■ WORK INSTRUCTIONS
Rewrite the lines below, changing each "Stay Connected!" to "Keep in Touch!" and keeping everything else the same. Leave the pictures out.

++++ GIVEN DATA ++++

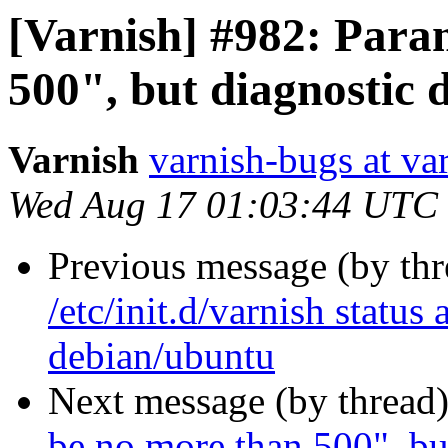
[Varnish] #982: Para
500", but diagnostic 
Varnish
varnish-bugs at va
Wed Aug 17 01:03:44 UTC
Previous message (by th
/etc/init.d/varnish status
debian/ubuntu
Next message (by thread
be no more than 500", bu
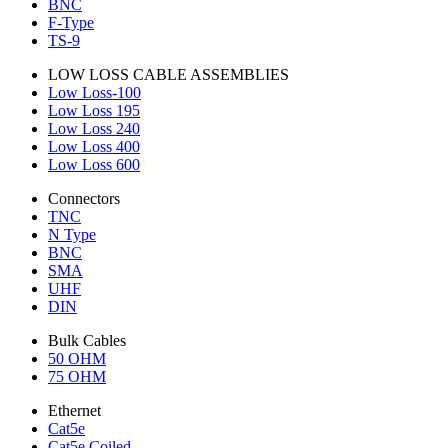
BNC
F-Type
TS-9
LOW LOSS CABLE ASSEMBLIES
Low Loss-100
Low Loss 195
Low Loss 240
Low Loss 400
Low Loss 600
Connectors
TNC
N Type
BNC
SMA
UHF
DIN
Bulk Cables
50 OHM
75 OHM
Ethernet
Cat5e
Cat5e Coiled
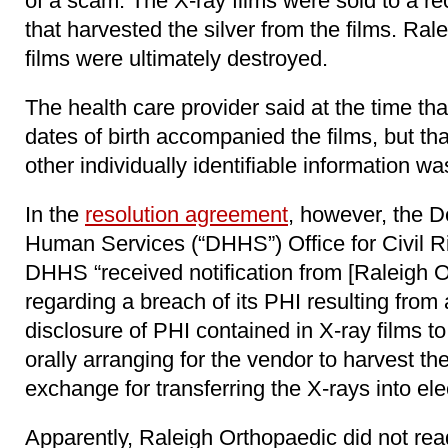
of a scam. The X-ray films were sold to a r
that harvested the silver from the films. Ral
films were ultimately destroyed.
The health care provider said at the time tha
dates of birth accompanied the films, but tha
other individually identifiable information wa
In the
resolution agreement
, however, the D
Human Services (“DHHS”) Office for Civil R
DHHS “received notification from [Raleigh O
regarding a breach of its PHI resulting from
disclosure of PHI contained in X-ray films to
orally arranging for the vendor to harvest the
exchange for transferring the X-rays into ele
Apparently, Raleigh Orthopaedic did not re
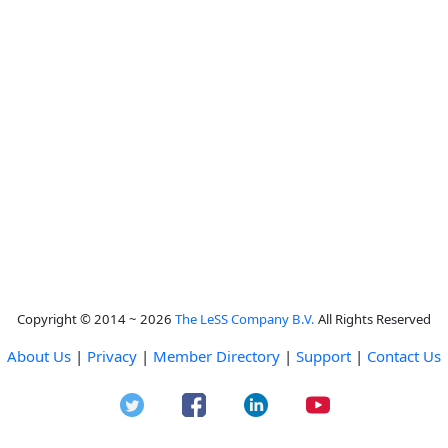
Copyright © 2014 ~ 2026
The LeSS Company B.V.
All Rights Reserved
About Us
|
Privacy
|
Member Directory
|
Support
|
Contact Us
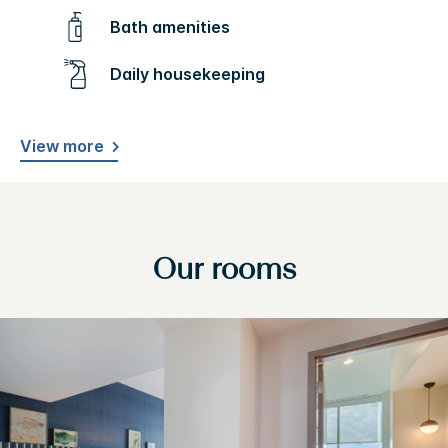
Bath amenities
Daily housekeeping
View more
Our rooms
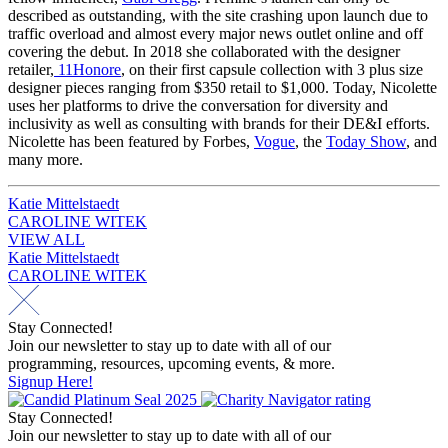
described as outstanding, with the site crashing upon launch due to
traffic overload and almost every major news outlet online and off
covering the debut. In 2018 she collaborated with the designer
retailer,
11Honore
, on their first capsule collection with 3 plus size
designer pieces ranging from $350 retail to $1,000. Today, Nicolette
uses her platforms to drive the conversation for diversity and
inclusivity as well as consulting with brands for their DE&I efforts.
Nicolette has been featured by Forbes,
Vogue
, the
Today Show
, and
many more.
Post
Katie Mittelstaedt
CAROLINE WITEK
navigation
VIEW ALL
Post
Katie Mittelstaedt
CAROLINE WITEK
navigation
Stay Connected!
Join our newsletter to stay up to date with all of our
programming, resources, upcoming events, & more.
Signup Here!
Stay Connected!
Join our newsletter to stay up to date with all of our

++++

■ EXERCISE OUTPUT
[Varnish] #982: Para
500", but diagnostic 
Varnish
varnish-bugs at va
Wed Aug 17 01:03:44 UTC
Previous message (by th
/etc/init.d/varnish status
debian/ubuntu
Next message (by thread
be no more than 500", bu
BNC
F-Type
TS-9
LOW LOSS CABLE ASSEMBLIES
Low Loss-100
Low Loss 195
Low Loss 240
Low Loss 400
Low Loss 600
Connectors
TNC
N Type
BNC
SMA
UHF
DIN
Bulk Cables
50 OHM
75 OHM
Ethernet
Cat5e
Cat5e Coiled
of a scam. The X-ray films were sold to a r
that harvested the silver from the films. Ral
films were ultimately destroyed.
The health care provider said at the time tha
dates of birth accompanied the films, but tha
other individually identifiable information wa
In the
resolution agreement
, however, the D
Human Services (“DHHS”) Office for Civil R
DHHS “received notification from [Raleigh O
regarding a breach of its PHI resulting from
disclosure of PHI contained in X-ray films to
orally arranging for the vendor to harvest the
exchange for transferring the X-rays into ele
Apparently, Raleigh Orthopaedic did not re
Copyright © 2014 ~ 2026
The LeSS Company B.V.
All Rights Reserved
About Us
|
Privacy
|
Member Directory
|
Support
|
Contact Us
Bath amenities
Daily housekeeping
View more
Our rooms
described as outstanding, with the site crashing upon launch due to
traffic overload and almost every major news outlet online and off
covering the debut. In 2018 she collaborated with the designer
retailer,
11Honore
, on their first capsule collection with 3 plus size
designer pieces ranging from $350 retail to $1,000. Today, Nicolette
uses her platforms to drive the conversation for diversity and
inclusivity as well as consulting with brands for their DE&I efforts.
Nicolette has been featured by Forbes,
Vogue
, the
Today Show
, and
many more.
Post
Katie Mittelstaedt
CAROLINE WITEK
navigation
VIEW ALL
Post
Katie Mittelstaedt
CAROLINE WITEK
navigation
Keep in Touch!
Join our newsletter to stay up to date with all of our
programming, resources, upcoming events, & more.
Signup Here!
Keep in Touch!
Join our newsletter to stay up to date with all of our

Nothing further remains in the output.